● **Acción requerida**: Expresa como tabla Markdown con las columnas «Número» y «Línea» el tramo de los ítems que va desde su inicio hasta la línea que contiene "८६ उमेदवारांना गट ड संवर्गातील", ambos extremos incluidos. Asigna a cada fila su número y omite las líneas en blanco.

● **Datos proporcionados**:

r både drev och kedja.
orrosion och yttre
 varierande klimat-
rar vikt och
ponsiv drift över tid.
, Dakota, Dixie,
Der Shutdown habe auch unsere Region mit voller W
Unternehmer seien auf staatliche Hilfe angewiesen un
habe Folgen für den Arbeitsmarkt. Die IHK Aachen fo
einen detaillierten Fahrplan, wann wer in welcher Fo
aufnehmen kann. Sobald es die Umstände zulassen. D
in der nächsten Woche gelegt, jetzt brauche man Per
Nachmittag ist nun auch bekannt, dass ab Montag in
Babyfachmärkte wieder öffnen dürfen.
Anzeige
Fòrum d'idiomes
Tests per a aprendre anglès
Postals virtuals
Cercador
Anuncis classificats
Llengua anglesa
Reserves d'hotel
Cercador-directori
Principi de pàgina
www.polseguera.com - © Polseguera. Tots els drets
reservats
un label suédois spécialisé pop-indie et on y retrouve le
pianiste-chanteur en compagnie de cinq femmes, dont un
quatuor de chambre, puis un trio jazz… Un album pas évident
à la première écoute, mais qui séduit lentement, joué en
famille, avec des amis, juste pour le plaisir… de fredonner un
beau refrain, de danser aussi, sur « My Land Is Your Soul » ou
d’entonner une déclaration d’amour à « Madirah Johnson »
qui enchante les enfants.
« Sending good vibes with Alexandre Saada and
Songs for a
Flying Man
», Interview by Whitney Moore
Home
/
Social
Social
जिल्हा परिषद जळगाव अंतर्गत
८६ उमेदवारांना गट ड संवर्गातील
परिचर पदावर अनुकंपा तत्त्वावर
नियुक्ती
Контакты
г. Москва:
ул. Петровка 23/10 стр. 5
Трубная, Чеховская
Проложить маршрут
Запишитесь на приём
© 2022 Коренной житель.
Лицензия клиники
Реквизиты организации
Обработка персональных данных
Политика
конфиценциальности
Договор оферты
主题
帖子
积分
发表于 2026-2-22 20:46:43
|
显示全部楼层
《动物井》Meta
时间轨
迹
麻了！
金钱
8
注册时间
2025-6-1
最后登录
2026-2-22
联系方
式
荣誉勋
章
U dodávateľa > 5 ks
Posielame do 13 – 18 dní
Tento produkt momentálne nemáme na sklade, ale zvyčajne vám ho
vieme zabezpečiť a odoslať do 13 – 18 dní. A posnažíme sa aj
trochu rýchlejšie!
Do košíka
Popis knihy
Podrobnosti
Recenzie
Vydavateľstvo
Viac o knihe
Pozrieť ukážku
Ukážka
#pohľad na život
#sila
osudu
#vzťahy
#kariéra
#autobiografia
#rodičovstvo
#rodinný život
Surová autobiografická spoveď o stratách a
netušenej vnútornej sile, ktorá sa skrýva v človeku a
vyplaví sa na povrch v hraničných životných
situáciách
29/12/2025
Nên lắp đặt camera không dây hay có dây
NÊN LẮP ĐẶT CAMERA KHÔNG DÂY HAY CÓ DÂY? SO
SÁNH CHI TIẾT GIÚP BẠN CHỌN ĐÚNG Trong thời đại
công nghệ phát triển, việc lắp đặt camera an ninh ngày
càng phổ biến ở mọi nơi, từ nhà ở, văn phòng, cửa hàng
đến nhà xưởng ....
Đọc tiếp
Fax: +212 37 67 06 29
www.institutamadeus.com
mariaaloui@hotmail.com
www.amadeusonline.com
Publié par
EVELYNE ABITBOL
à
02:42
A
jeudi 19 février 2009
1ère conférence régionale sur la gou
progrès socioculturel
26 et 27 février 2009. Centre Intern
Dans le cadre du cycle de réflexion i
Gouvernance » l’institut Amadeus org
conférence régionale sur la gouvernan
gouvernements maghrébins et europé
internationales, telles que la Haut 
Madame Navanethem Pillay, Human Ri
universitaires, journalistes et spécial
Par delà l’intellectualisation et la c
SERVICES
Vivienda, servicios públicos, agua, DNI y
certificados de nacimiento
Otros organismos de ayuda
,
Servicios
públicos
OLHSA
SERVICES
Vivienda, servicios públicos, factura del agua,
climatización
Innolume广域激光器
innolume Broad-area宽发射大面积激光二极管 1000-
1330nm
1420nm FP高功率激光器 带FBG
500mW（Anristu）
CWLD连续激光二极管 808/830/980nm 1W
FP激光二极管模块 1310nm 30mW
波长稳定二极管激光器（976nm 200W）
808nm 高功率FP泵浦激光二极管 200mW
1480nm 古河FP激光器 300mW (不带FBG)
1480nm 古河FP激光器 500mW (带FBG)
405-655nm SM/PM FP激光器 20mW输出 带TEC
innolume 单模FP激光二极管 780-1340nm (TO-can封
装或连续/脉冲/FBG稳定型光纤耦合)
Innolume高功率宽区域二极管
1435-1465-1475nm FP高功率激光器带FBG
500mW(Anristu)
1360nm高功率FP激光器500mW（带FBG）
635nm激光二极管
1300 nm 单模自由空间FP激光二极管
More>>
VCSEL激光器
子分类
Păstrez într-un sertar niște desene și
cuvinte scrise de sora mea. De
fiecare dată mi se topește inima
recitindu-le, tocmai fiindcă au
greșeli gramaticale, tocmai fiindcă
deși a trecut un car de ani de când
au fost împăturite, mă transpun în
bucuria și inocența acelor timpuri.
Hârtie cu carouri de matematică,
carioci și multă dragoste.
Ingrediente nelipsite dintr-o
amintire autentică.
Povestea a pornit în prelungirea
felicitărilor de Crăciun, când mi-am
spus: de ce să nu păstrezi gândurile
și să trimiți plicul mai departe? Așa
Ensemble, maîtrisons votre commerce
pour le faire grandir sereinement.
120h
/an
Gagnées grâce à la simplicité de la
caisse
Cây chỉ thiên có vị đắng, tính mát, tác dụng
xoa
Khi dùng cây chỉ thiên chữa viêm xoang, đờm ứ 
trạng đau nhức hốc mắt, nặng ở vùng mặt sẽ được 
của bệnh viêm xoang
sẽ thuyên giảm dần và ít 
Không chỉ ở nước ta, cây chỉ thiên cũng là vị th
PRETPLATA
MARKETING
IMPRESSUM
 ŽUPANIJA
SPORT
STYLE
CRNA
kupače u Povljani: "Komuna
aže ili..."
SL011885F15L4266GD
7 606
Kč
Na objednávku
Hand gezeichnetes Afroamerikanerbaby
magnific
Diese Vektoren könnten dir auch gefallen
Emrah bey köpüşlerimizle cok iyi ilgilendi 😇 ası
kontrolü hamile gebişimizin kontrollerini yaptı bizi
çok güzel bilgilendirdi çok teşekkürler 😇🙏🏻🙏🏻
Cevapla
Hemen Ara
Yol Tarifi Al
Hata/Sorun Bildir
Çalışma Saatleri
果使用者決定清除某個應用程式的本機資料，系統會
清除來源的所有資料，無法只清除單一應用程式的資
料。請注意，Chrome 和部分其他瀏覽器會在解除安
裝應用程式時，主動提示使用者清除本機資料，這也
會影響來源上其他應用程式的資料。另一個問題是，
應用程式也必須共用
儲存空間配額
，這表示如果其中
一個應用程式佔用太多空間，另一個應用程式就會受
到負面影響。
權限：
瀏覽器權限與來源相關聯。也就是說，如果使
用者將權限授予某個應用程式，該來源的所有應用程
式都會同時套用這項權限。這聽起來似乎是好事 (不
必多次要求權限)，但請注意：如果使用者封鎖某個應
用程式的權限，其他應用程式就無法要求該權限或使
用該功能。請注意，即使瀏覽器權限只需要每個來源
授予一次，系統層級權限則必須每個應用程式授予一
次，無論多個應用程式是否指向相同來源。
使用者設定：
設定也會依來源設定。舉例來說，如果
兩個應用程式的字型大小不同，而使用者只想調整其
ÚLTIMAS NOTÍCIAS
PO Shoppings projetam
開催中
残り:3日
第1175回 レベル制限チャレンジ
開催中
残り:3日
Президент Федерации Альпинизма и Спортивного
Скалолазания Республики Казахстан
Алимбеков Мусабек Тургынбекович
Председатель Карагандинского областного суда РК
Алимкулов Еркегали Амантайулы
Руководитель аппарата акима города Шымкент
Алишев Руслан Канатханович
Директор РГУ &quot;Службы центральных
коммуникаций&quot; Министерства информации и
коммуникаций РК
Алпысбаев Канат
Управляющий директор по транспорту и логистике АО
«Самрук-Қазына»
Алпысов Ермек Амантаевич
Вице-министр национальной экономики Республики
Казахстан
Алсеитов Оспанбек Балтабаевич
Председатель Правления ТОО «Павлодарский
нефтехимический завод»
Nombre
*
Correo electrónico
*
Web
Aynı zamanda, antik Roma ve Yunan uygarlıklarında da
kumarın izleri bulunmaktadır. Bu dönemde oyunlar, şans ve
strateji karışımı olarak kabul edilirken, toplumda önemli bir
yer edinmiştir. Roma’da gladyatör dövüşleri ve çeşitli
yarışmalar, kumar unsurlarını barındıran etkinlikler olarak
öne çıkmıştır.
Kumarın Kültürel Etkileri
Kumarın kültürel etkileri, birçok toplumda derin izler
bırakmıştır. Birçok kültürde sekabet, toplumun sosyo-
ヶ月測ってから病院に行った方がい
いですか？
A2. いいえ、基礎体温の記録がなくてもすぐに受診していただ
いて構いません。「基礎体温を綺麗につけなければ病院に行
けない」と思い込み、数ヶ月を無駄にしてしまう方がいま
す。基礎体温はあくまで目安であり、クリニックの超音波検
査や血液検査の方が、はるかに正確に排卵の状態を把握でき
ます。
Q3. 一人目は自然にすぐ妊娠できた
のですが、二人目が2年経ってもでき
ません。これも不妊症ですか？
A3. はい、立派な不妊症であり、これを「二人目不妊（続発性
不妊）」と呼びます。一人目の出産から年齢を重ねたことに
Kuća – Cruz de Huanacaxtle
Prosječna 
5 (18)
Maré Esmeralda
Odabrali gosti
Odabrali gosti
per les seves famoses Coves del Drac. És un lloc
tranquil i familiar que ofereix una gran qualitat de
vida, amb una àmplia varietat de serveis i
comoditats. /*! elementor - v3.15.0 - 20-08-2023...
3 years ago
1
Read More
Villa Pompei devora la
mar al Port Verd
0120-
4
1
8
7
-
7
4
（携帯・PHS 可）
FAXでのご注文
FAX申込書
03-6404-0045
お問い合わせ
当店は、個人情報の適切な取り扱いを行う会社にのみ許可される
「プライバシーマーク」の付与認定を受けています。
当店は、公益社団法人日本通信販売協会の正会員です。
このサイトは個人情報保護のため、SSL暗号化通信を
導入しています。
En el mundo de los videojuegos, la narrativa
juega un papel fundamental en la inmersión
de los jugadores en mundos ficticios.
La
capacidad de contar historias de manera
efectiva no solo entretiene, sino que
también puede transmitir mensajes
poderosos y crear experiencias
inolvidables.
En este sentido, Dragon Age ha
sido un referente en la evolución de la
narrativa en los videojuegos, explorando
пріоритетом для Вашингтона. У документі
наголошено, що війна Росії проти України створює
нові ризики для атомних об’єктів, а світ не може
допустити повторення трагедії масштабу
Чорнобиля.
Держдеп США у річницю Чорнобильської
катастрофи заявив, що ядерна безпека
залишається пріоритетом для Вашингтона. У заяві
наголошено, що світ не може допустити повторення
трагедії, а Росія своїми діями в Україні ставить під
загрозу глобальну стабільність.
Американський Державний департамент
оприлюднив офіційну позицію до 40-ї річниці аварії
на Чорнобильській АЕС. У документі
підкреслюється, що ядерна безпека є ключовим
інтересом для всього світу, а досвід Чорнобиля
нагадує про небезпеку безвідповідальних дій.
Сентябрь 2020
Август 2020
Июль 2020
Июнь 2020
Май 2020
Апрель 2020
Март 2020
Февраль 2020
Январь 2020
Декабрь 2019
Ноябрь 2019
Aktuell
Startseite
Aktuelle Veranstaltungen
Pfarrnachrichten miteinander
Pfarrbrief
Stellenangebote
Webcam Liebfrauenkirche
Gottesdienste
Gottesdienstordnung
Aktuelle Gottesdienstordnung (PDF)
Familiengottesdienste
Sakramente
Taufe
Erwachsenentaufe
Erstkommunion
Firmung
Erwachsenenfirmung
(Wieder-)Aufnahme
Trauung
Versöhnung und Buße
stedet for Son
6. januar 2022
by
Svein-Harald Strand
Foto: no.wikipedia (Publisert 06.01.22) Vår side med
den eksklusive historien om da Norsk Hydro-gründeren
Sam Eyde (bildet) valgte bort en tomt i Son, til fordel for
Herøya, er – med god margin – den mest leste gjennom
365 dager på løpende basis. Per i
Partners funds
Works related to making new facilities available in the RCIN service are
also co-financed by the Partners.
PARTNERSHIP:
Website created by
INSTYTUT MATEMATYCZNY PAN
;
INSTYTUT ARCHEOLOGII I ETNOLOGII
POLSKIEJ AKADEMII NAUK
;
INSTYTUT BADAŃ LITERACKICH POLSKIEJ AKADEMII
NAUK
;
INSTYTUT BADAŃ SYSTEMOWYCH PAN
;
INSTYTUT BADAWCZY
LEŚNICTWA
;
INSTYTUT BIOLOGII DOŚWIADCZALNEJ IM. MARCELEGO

● **Solución escrita**:
| Número | Línea |
|---|---|
| 1 | r både drev och kedja. |
| 2 | orrosion och yttre |
| 3 |  varierande klimat- |
| 4 | rar vikt och |
| 5 | ponsiv drift över tid. |
| 6 | , Dakota, Dixie, |
| 7 | Der Shutdown habe auch unsere Region mit voller W |
| 8 | Unternehmer seien auf staatliche Hilfe angewiesen un |
| 9 | habe Folgen für den Arbeitsmarkt. Die IHK Aachen fo |
| 10 | einen detaillierten Fahrplan, wann wer in welcher Fo |
| 11 | aufnehmen kann. Sobald es die Umstände zulassen. D |
| 12 | in der nächsten Woche gelegt, jetzt brauche man Per |
| 13 | Nachmittag ist nun auch bekannt, dass ab Montag in |
| 14 | Babyfachmärkte wieder öffnen dürfen. |
| 15 | Anzeige |
| 16 | Fòrum d'idiomes |
| 17 | Tests per a aprendre anglès |
| 18 | Postals virtuals |
| 19 | Cercador |
| 20 | Anuncis classificats |
| 21 | Llengua anglesa |
| 22 | Reserves d'hotel |
| 23 | Cercador-directori |
| 24 | Principi de pàgina |
| 25 | www.polseguera.com - © Polseguera. Tots els drets |
| 26 | reservats |
| 27 | un label suédois spécialisé pop-indie et on y retrouve le |
| 28 | pianiste-chanteur en compagnie de cinq femmes, dont un |
| 29 | quatuor de chambre, puis un trio jazz… Un album pas évident |
| 30 | à la première écoute, mais qui séduit lentement, joué en |
| 31 | famille, avec des amis, juste pour le plaisir… de fredonner un |
| 32 | beau refrain, de danser aussi, sur « My Land Is Your Soul » ou |
| 33 | d’entonner une déclaration d’amour à « Madirah Johnson » |
| 34 | qui enchante les enfants. |
| 35 | « Sending good vibes with Alexandre Saada and |
| 36 | Songs for a |
| 37 | Flying Man |
| 38 | », Interview by Whitney Moore |
| 39 | Home |
| 40 | / |
| 41 | Social |
| 42 | Social |
| 43 | जिल्हा परिषद जळगाव अंतर्गत |
| 44 | ८६ उमेदवारांना गट ड संवर्गातील |